A container is a lightweight, standalone, and executable package of software that includes everything needed to run a piece of software, including the code, a runtime, libraries, environment variables, and config files.
--> lightweight: that means the container have a smaller footprint than virtual machines. A container does not include a full copy of an operating system like a VM does, but only includes the libraries and dependencies needed for the specific application to run. this makes the container much smaller in size and quicker to start than VM.
--> standalone: that means the container they are self-contained and do not depend on the host operating system or other containers. Each container includes everything it needs to run, including the code, runtime, libraries, and environment variables. This makes it easy to move a container from one environment to another, such as from a developer's laptop to a test or production environment, without any changes to the container.
--> runtime: that means the container it includes the necessary software and libraries to run the application contained within it. The runtime is responsible for starting and managing the processes of the application, as well as providing a way to interact with the underlying operating system.
Containers provide a way to package abd dustribyte software in a portable and consistent manner, allowing it to run consistently across different environments, such as development, testing, and production.
Containers are different from Virtual Machines (VMs) in that a VM includes a full copy of an operating system and virtualized hardware, while a container includes just the libraries and dependencies needed for the specific application. Because of this, containers are generally more lightweight and have better performance than VMs.
Containers work by isolating the application and its dependencies inside a container, which is a lightwight and standalone package that includes everything needed to run the application, including the code, a runtime, libraries, environment variables, and config files.
The containerization technology uses kernel features, such as namespaces and cgroups, to provide isolation between the container and the host operating system. This isolation is what makes it possible for multiple containers to run on a single host without interfering with one another. --> kernel features: refer to the built-in functionality provided by the operating system kernel that is used to support containerization technology. The kernel is the core of an operating system that manages system resources and provides the interface between software and hardware.
Two of the main kernel features used by containerization technology are namespaces and cgroups.
Here is a high-level overview of how containers work: 1 - A developer creates a container image, which is a snapshot of the application and its dependencies, using a containerization suzh as Docker --> snapshot: is a point-in-time copy of a system, data, or application. It captures the state of the system, data, or application at a specific moment, and can be used to restore the system of that state at a later time.

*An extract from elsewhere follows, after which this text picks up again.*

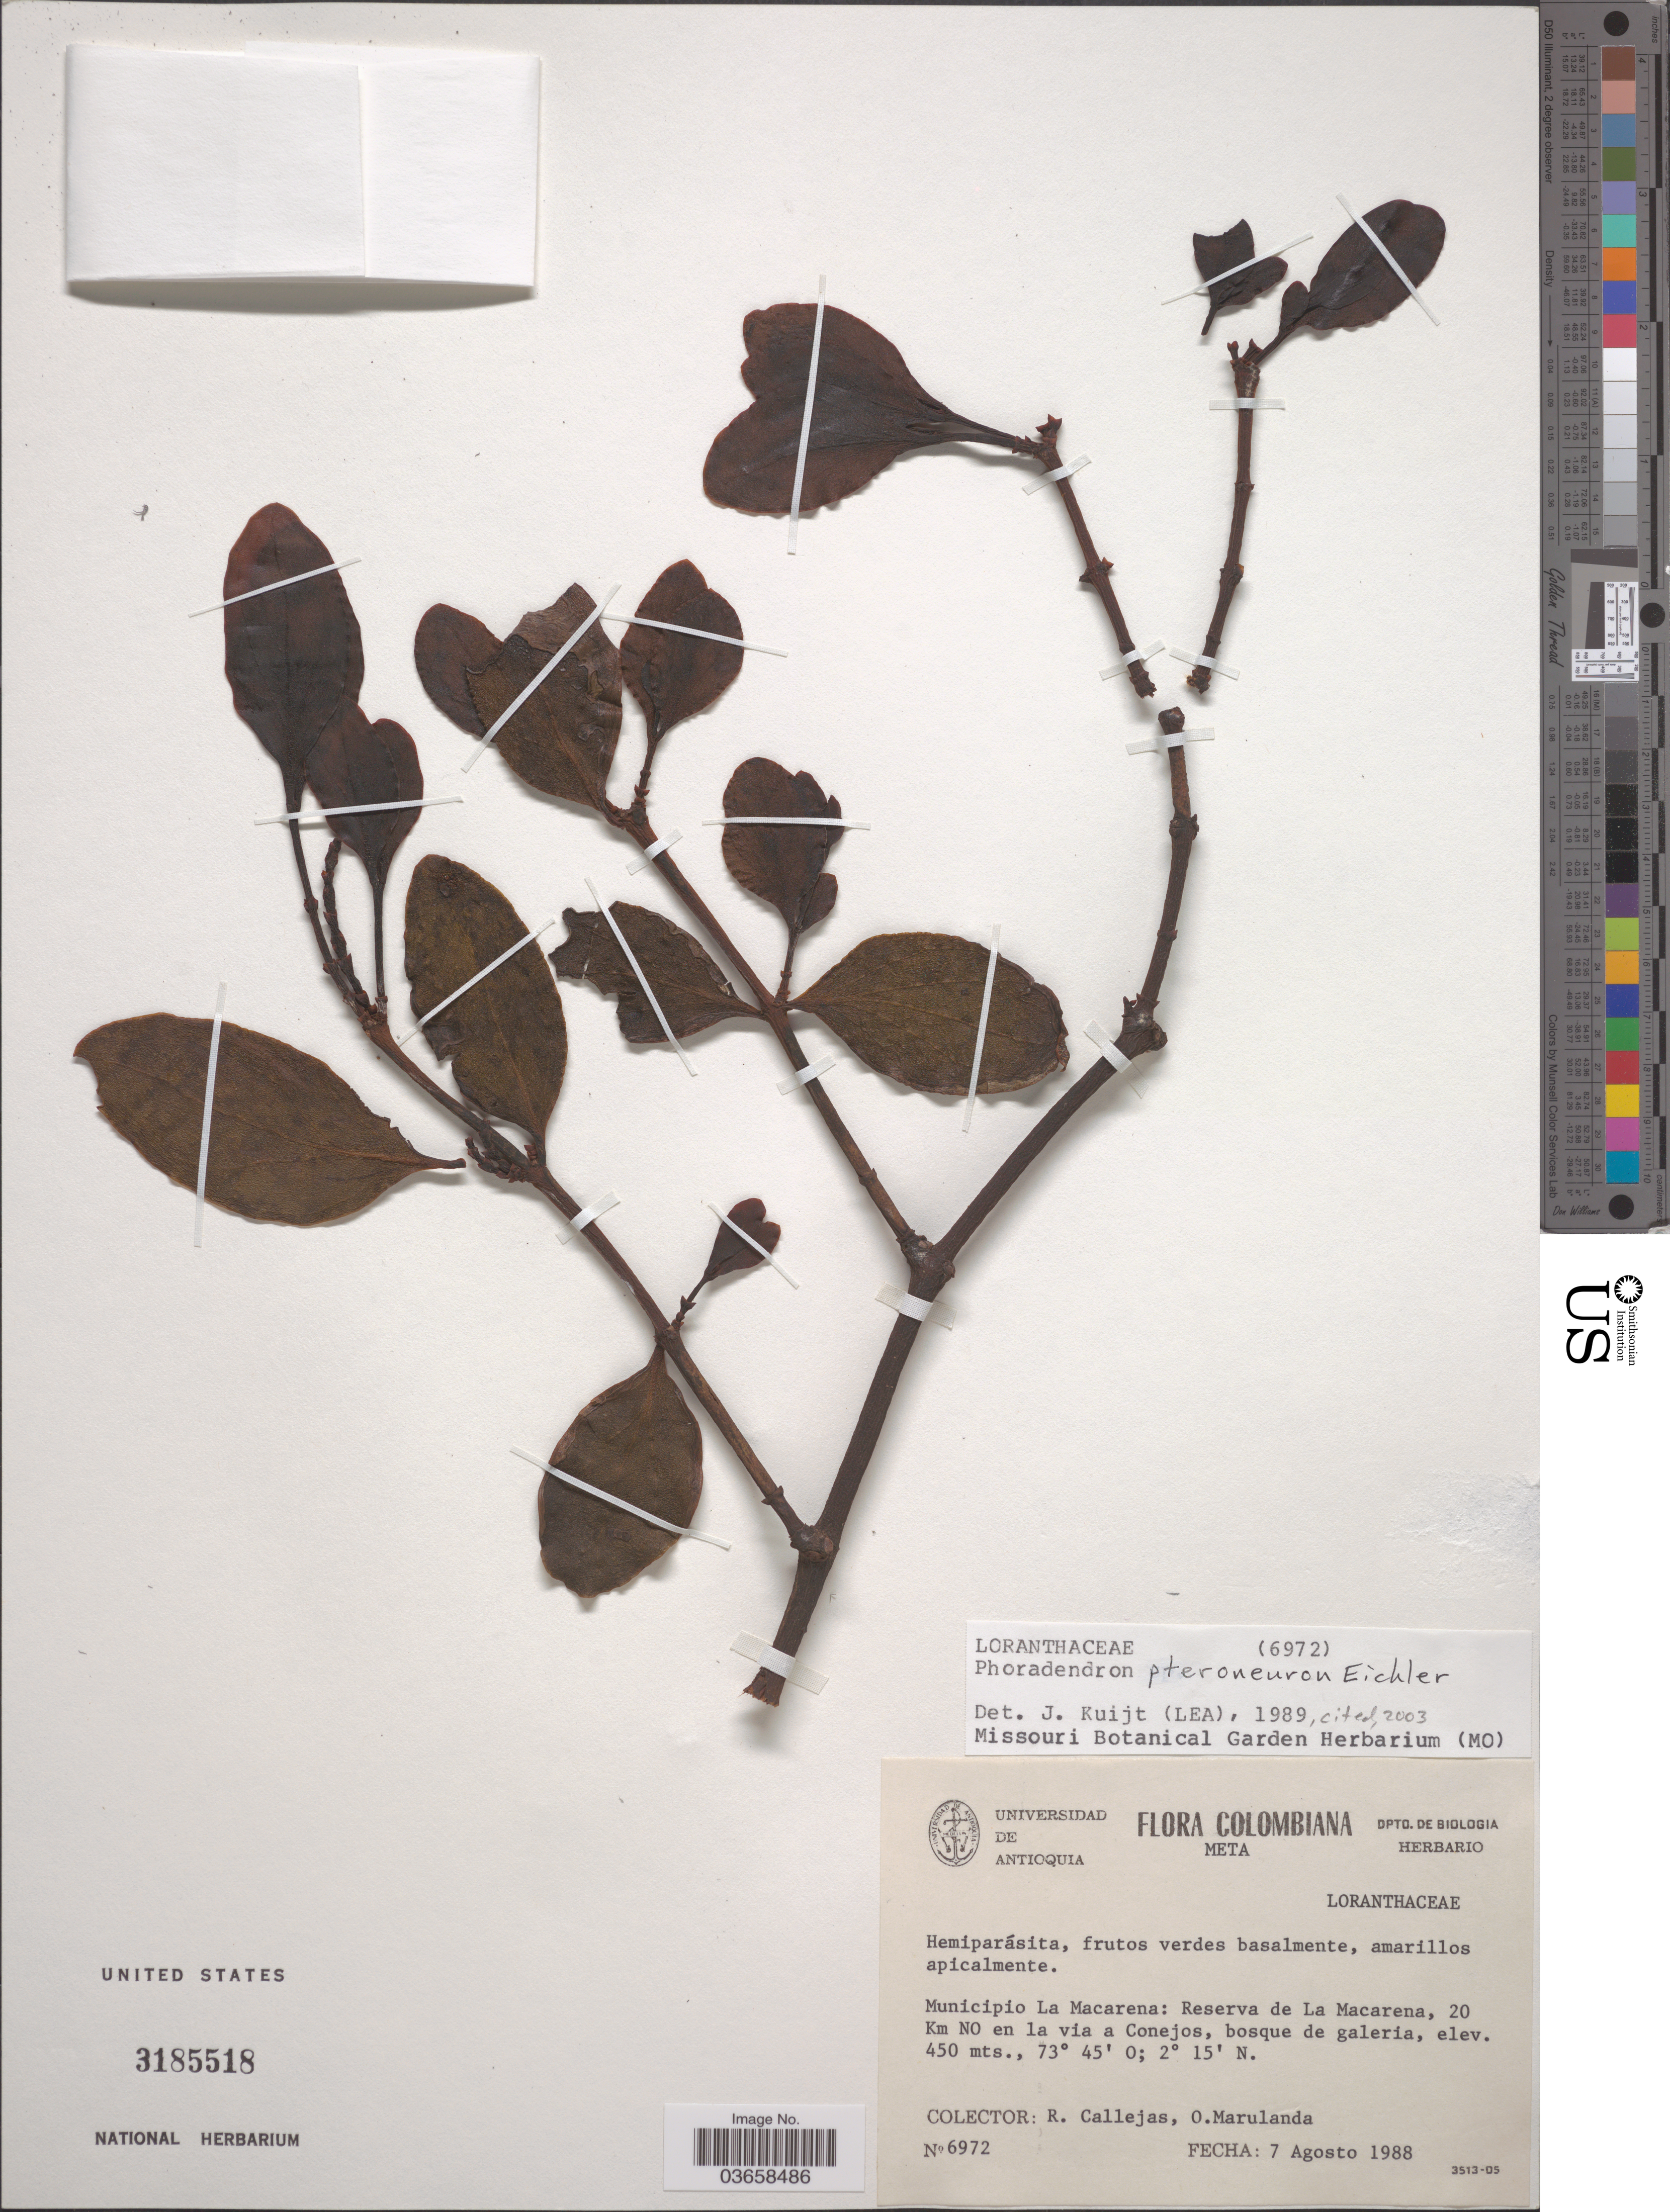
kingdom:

in the context of containerization, a snapshot can refer to a container image, which is a snapshot of the application and its dependencies.
A container image is created by a developer, and can be stored in a container registry, such as ***Docker Hub***, where it can be easily shared and distributed among different environments and teams. Once the image is stored in a registry, it can be pulled and run on any host machine that supports the containerization technology.
A container image can also be used to create a new container, which can be run on a host machine. The container will have the same state and configuration as the image when it was created, making it easy to reproduce consistent environments, which is especially useful in development and testing stages.
--> Docker: look below
The containerization technology allows the application to run in a sandboxed environment, isolated from the host operating system and other conatainers. This isolation provides benefits such as security, resource management, and consistency.
--> sandboxed environment: that means the container are isolated from the host operating system and other containers. this isolation is achieved through the use of kernel features such as ~namespaces~ and ~cgroups~.
--> namespaces: provide a way to isolate various system resources, such as the file system, network, and ~process tree~. Each container runs in its own namespace, which means that it has its own view of the file system, network interfaces, and process tree, separate from the host and other containers.
--> process tree: is a hierarchical representation of processes running on a computer. Each process has a parent process that started it, and can have child processes that it started. These child process can have their own child processes, creating a tree-like structure. The top-most process in the tree is called the "init" or "systemd" process and is the first process that starts when the operating system boots.
--> cgroups: or control groups, provide a way to limit and manage the resources that a container can access, such as CPU, memory, and |/O. This allows for fine-grained control over how resources are allocated to containers, making it possible to run multiple containers on a single host without overloading the host.
Together, namespaces and cgroups provide a powerful and secure way to isolate containers from one another and from the host, making it possible to run multiple containers on a single host without interfeting with each other. This isolation, or sandboxing, is a key feature of containerization technology and is what makes containers so useful for packaging and distributing software in a consistent and portable way.